Recorded: 29 May 2003
That’s just; I don’t know anybody that knows the answer. I know that you and I would probably say, gee, if somebody is pregnant and they are going to have a girl you and I would both say, oh, they should have that girl. Gee, but if you live in China and they find out it’s a girl they’re doing euthanasia on these kids. And they’re doing abortions and stuff because it’s not in their society, in part of their society, people there are sort of a little bit twisted, you know, think that’s not a good thing. So we’re going to have misuses of things. And I think we need to deal with them with reason and logic, okay? Okay, if you say, oh, it’s a delight if everybody has blue eyes. I look at our eyes; they’re all brown, okay? So, you know, I’d vote for brown-eyed people, you know. But, let’s say somebody says, oh, yeah, I want my child to have blue eyes, you know. That’s kind of silly to me. I don’t think that people should do that. I think that people should be more concerned about giving us the idea that, you know, we have the predisposition to some cancer or some other—heart attack or whatever at some early age. And I think then we can have preventive medicine for that and that’s where medical care is going.
So I mean I think we have to be sensible, all right? But I don’t think we need to be crazy and say, okay, well because there is the ability to abuse something we shouldn’t do it. I also think that it’s silly for us to say because we know how to do something; we should do it, okay? I know how to drive car, right, lots of people die in automobile accidents. Are they going to ban automobiles? No, they’re going to say, oh, okay you can drive your car within limits. And if you exceed that limit you get a ticket. And if you exceed that limit several times, we take away your ability to drive. And so I think that we’re going to have to have those kinds of laws [or] at least some reasonable laws. I’m concerned that people have swung too far towards don’t do it! So, like this really, really important stem cell research, right? People are using reasons that I don’t think are logical to say we shouldn’t do them. So I think that reasonable minds then are going to have to prevail. And I hope that that’s the way our government works. And democracy works that way.

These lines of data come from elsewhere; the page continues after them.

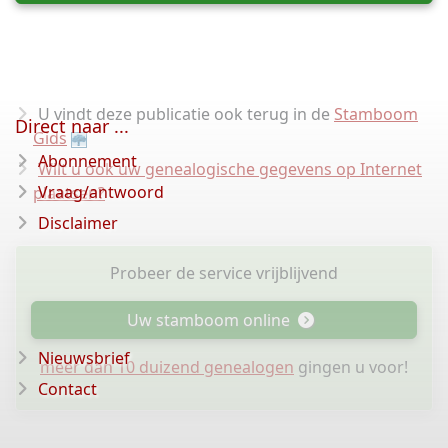
U vindt deze publicatie ook terug in de
Stamboom
Direct naar ...
Gids
Abonnement
Wilt u ook uw genealogische gegevens op Internet
Vraag/antwoord
plaatsen?
Disclaimer
Probeer de service vrijblijvend
Uw stamboom online
Nieuwsbrief
meer dan 10 duizend genealogen
gingen u voor!
Contact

Bruce Roe is a George Lynn Cross Research Professor of chemistry and biochemistry at the University of Oklahoma. He graduated with a Ph.D in biochemistry from the University of Western Michigan and received a National Institutes of Health Postdoctoral Fellowship to research at SUNY Stony Brook. He spent his 1978-79 sabbatical at Fred Sanger’s lab, where he helped develop the renowned method of DNA sequencing currently used today.
Roe is founding director of the Advanced Center for Genomic Technology (ACGT) at the U. of Oklahoma, one of the first large-scale sequencing facilities in the US. At present, the ACGT innovates computational and robotic methods to analyze DNA sequence results and is currently determining the nucleotide sequence of five microbial genomes. In 1999, Roe’s research led to the elucidation and publication of the complete sequence of human chromosome 22. This was the first human chromosome to be sequenced in its entirely.
He has attended genome meetings and symposia at Cold Spring Harbor Laboratory for over 20 years.